#### Provided records

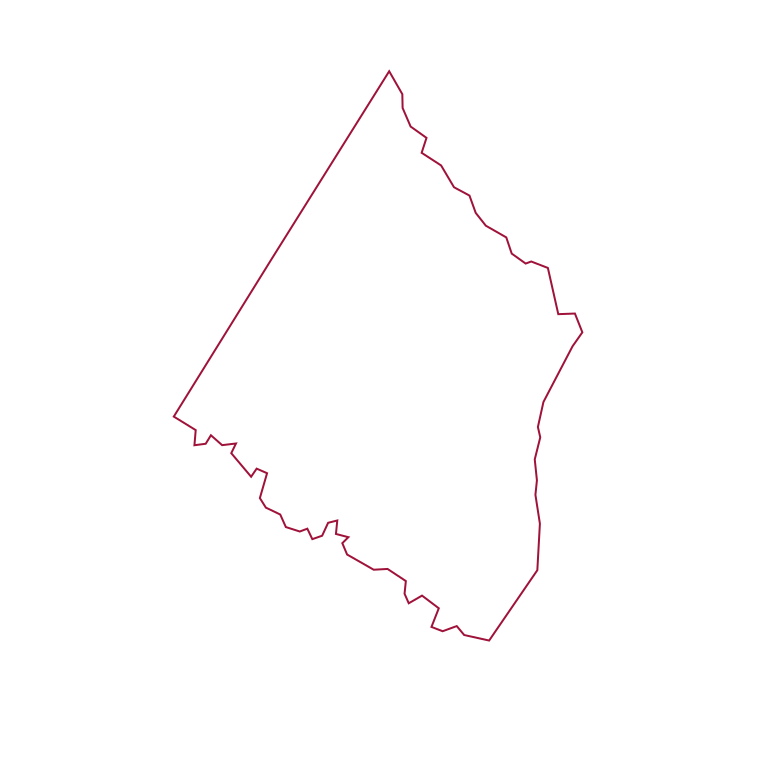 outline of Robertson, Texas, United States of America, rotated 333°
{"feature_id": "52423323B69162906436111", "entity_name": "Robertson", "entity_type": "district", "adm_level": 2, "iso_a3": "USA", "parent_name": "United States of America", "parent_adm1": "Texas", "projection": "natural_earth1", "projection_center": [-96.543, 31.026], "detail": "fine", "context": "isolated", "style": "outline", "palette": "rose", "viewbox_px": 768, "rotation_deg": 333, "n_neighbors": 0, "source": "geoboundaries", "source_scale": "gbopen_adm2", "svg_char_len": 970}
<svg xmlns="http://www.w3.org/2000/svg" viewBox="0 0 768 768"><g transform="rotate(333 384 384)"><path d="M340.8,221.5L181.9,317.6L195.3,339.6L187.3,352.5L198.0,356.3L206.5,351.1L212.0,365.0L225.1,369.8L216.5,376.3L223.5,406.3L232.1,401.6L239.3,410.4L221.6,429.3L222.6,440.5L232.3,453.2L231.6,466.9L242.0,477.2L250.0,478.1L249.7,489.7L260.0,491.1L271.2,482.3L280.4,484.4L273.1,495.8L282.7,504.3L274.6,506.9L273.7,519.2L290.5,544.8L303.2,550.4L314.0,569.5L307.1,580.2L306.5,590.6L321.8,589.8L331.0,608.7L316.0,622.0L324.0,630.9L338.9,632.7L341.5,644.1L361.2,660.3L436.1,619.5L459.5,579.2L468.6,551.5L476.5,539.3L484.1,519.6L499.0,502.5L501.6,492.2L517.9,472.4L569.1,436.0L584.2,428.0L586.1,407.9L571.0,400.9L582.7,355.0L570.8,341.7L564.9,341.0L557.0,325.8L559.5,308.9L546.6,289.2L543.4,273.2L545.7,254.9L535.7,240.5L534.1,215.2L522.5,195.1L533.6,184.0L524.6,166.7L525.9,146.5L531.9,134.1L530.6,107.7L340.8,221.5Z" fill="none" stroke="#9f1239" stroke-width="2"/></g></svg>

########
#### Provided records

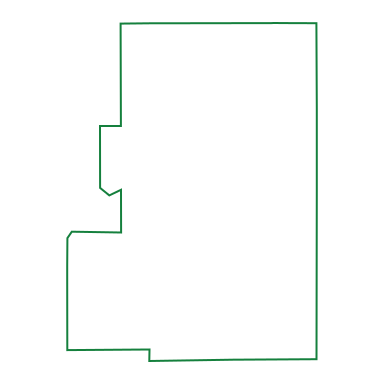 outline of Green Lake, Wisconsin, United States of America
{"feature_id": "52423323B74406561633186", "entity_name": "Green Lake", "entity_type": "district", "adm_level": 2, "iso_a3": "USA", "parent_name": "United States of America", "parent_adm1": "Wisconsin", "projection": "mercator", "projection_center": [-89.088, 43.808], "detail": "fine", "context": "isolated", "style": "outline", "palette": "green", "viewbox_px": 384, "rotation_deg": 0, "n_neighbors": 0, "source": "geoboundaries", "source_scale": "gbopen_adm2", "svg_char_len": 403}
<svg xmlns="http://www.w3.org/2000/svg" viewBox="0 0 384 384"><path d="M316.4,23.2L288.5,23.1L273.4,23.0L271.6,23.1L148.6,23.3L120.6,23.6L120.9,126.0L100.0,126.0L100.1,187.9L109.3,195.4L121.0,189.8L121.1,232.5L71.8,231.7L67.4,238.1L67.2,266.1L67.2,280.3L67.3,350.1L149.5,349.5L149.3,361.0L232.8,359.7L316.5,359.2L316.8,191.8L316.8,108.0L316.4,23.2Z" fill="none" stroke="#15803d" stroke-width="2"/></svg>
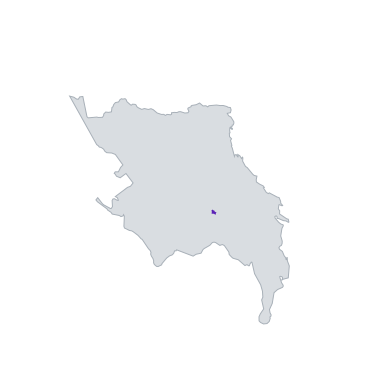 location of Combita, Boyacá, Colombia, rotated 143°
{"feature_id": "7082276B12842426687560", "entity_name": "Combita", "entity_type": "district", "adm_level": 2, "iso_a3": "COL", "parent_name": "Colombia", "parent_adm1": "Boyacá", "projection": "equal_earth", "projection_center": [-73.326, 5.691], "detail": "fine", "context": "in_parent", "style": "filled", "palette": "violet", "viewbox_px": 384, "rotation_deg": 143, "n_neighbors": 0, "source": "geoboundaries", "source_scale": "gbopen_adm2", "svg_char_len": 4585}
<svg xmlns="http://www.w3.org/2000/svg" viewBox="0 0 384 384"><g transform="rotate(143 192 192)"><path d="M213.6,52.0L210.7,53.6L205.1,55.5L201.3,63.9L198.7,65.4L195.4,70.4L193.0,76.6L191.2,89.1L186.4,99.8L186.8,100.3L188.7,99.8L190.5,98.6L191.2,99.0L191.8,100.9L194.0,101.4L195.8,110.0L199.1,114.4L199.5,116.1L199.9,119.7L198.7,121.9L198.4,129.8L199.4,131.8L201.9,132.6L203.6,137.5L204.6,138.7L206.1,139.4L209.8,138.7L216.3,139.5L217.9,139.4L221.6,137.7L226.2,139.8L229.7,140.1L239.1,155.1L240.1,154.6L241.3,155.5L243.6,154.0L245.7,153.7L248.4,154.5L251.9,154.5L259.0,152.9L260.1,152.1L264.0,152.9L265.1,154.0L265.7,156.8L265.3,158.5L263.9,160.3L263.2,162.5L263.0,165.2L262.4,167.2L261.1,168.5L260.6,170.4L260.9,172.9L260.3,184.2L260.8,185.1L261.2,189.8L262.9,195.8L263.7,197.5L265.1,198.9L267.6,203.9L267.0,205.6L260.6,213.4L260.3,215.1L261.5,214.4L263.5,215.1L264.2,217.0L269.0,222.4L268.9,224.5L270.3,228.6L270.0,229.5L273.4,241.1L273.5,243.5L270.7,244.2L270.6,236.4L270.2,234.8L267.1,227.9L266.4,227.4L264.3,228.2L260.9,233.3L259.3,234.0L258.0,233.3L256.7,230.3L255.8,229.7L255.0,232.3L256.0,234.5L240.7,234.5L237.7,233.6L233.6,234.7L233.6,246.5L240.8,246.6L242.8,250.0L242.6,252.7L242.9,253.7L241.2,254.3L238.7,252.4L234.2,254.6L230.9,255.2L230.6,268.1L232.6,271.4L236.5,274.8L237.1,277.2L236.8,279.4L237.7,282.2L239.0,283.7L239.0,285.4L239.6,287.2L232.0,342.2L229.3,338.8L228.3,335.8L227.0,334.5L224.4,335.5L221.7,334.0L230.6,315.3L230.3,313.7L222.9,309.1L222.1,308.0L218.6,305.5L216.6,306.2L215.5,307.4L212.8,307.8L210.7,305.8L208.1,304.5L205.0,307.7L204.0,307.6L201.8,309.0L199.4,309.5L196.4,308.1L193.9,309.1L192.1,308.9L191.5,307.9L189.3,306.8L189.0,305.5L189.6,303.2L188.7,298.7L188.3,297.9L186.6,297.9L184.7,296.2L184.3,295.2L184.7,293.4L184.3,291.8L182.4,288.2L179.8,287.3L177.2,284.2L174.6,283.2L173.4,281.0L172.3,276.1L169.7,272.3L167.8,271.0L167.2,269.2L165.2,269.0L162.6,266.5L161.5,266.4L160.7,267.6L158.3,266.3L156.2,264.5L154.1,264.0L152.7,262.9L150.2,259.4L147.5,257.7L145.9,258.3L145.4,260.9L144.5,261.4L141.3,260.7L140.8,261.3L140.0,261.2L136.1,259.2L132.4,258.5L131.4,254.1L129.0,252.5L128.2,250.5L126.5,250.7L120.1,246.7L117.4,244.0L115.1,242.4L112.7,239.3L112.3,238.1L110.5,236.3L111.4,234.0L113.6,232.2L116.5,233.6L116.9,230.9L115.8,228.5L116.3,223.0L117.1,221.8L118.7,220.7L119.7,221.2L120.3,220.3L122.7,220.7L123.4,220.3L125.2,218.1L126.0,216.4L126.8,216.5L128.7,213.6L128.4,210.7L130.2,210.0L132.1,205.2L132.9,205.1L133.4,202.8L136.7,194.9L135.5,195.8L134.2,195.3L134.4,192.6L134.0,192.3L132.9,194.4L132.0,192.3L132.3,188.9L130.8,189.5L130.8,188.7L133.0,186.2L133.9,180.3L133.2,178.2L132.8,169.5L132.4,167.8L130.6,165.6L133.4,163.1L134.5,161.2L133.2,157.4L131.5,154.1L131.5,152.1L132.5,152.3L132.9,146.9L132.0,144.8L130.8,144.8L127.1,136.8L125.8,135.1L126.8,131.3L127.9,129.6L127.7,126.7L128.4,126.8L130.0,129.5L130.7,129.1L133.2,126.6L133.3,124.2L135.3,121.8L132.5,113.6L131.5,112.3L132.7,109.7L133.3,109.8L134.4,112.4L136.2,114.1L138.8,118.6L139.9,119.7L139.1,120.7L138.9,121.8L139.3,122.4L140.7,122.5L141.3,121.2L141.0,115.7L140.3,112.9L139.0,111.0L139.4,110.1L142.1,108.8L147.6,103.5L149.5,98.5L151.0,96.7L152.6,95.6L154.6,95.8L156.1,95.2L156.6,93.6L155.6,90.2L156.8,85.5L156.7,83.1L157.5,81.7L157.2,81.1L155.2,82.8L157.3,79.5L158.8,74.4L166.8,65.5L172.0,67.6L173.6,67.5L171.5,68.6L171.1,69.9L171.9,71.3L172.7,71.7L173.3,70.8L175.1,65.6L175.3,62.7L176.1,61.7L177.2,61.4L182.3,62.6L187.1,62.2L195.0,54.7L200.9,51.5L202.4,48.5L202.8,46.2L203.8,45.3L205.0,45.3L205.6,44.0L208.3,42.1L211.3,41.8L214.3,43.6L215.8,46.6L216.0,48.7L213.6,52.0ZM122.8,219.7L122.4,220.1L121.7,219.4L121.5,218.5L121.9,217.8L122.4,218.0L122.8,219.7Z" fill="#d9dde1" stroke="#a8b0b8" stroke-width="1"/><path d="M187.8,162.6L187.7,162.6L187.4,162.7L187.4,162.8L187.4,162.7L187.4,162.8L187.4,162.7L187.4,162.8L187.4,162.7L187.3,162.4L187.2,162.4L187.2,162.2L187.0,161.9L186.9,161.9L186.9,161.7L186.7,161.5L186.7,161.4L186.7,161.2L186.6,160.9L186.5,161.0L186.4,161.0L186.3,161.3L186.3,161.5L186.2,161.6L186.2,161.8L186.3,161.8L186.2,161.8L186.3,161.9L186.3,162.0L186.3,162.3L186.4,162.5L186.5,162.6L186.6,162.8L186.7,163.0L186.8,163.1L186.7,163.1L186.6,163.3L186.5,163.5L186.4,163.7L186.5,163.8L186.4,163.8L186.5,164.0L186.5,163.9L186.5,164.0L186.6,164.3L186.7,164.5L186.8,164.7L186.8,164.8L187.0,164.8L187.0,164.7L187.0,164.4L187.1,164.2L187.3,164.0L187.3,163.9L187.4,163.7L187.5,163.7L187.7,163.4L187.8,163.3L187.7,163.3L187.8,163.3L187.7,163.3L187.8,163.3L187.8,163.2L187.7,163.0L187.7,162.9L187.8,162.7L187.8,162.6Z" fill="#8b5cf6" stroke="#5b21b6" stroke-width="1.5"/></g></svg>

########

#### [Directive]
Quote word for word the part of the items that opens with the line containing "outline of Green" and closes with the line containing "location of Combita, Boyacá, Colombia, rotated", both lines included, and leave the pictures out of your answer.

#### [The completed task]
 outline of Green Lake, Wisconsin, United States of America
{"feature_id": "52423323B74406561633186", "entity_name": "Green Lake", "entity_type": "district", "adm_level": 2, "iso_a3": "USA", "parent_name": "United States of America", "parent_adm1": "Wisconsin", "projection": "mercator", "projection_center": [-89.088, 43.808], "detail": "fine", "context": "isolated", "style": "outline", "palette": "green", "viewbox_px": 384, "rotation_deg": 0, "n_neighbors": 0, "source": "geoboundaries", "source_scale": "gbopen_adm2", "svg_char_len": 403}
<svg xmlns="http://www.w3.org/2000/svg" viewBox="0 0 384 384"><path d="M316.4,23.2L288.5,23.1L273.4,23.0L271.6,23.1L148.6,23.3L120.6,23.6L120.9,126.0L100.0,126.0L100.1,187.9L109.3,195.4L121.0,189.8L121.1,232.5L71.8,231.7L67.4,238.1L67.2,266.1L67.2,280.3L67.3,350.1L149.5,349.5L149.3,361.0L232.8,359.7L316.5,359.2L316.8,191.8L316.8,108.0L316.4,23.2Z" fill="none" stroke="#15803d" stroke-width="2"/></svg>
 location of Combita, Boyacá, Colombia, rotated 143°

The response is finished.